● **TEXT BLOCK**:

THE PROBLEMS OF POSTMODERNISM THAT I HAVE NAMED, and more, have been displayed in the public response to the Sokal article. The first response was from Stanley Fish, Professor of English at Duke University and a leading figure in the field of Cultural Studies. In an op-ed piece in the New York Times, "Professor Sokal's Bad Joke,"12 Fish tried to shift the terrain of the debate from postmodernism to the social sciences, suggesting that the field of Science Studies consists of scholars whose modest aim is to investigate the ideas that drive scientific research. The work of these scholars, he implied, hardly goes beyond the bounds of conventional sociology. In this article, Fish appeared not to have noticed the more extreme positions that have been taken in the name of postmodernism or Cultural Studies, inside or outside the field of Science Studies. It is hard not to see Fish's piece as a strategic move, a slide to the weak or restrained position when the strong position has begun to look foolish.

The next piece to appear was a statement in Lingua Franca, by Andrew Ross and Bruce Robbins, editors of Social Text.13 Robbins and Ross wrote that they had regarded Sokal's article as "a little hokey" and "not their cup of tea" but that they published it to encourage a natural scientist who appeared to be interested in Cultural Studies. Next, Tikkun published an article by Bruce Robbins,14 who wrote that the editors of Social Text had published the article because of the merit they saw in its argument. Robbins asked what conclusions should be drawn and what should not be drawn from the fact that Social Text had published Sokal's piece. One conclusion not to draw, he wrote, is that postmodernists can't recognize an unintelligible argument when they see one.

When Sokal said his essay was nonsense, most reporters instantly followed his lead. After all, he should know, right? But we thought Sokal had a real argument, and we still do. Allow me to quote Paul Horgan, senior writer at Scientific American, summarizing in the July 16 New York Times: Sokal, Horgan says, "proposed that superstring theory might help liberate science from dependence upon the concept of objective truth.'" Prof. Sokal later announced that the article had been a hoax, intended to expose the hollowness of postmodernism. In fact, however, superstring theory is exactly the kind of science that subverts conventional notions of truth.(p.58)
Robbins went on to argue that the concept of truth is questionable on political grounds:
Does subverting conventional notions of truth really have anything to do with being politically progressive?...Is it in the interests of women, African-Americans, and other super-exploited people to insist that truth and identity are social constructions? Yes and no. No, you can't talk about exploitation without respect for empirical evidence and a universal standard of justice. But yes, truth can be another source of oppression. It was not so long ago that scientists gave their full authority to explanations of why women and African-Americans (not to speak of gays and lesbians) were inherently inferior or pathological or both. Explanations like these continue to appear in newer and subtler forms. Hence there is a need for a social constructionist critique of knowledge.(p.59)

● **LISTING**:
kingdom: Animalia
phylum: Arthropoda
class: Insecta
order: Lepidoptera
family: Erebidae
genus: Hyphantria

==

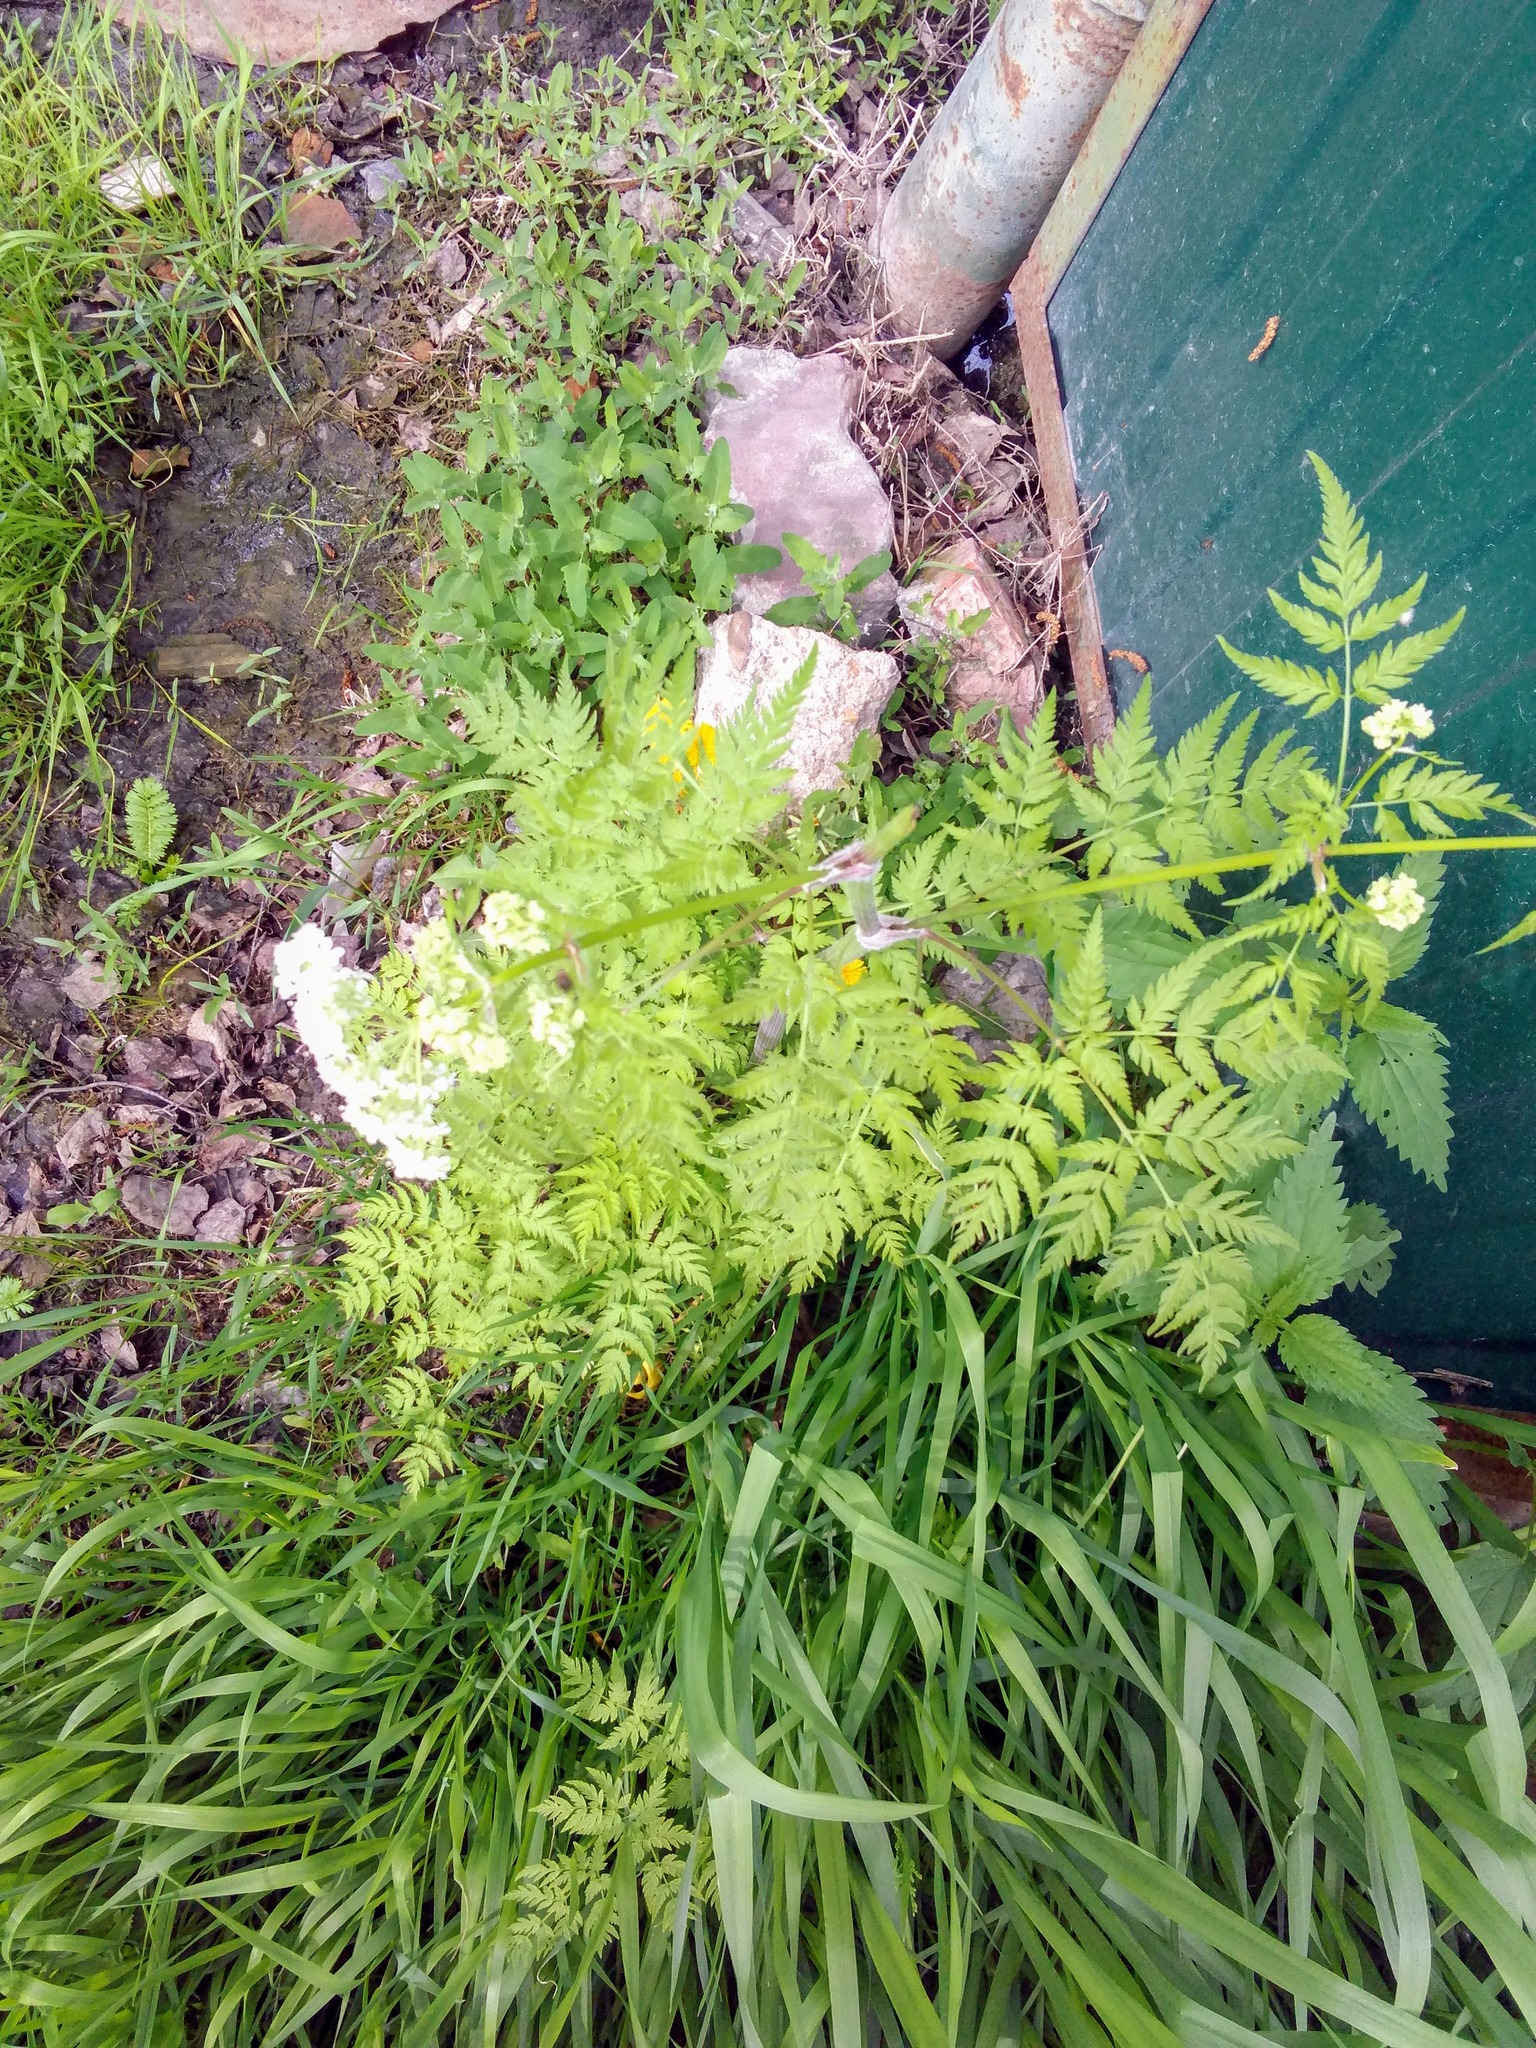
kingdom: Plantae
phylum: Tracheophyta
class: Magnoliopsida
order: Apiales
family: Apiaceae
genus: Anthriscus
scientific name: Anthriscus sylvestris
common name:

● **EXERCISE**:
Answer these questions using the text on responses to the Sokal article.
1. In what newspaper did Stanley Fish publish "Professor Sokal's Bad Joke"?
2. Which two people are named as editors of Social Text?
3. Which publication printed the article by Bruce Robbins?
The listing was taken from a separate source.

● **TASK ANSWER**:
1. The New York Times
2. Andrew Ross and Bruce Robbins
3. Tikkun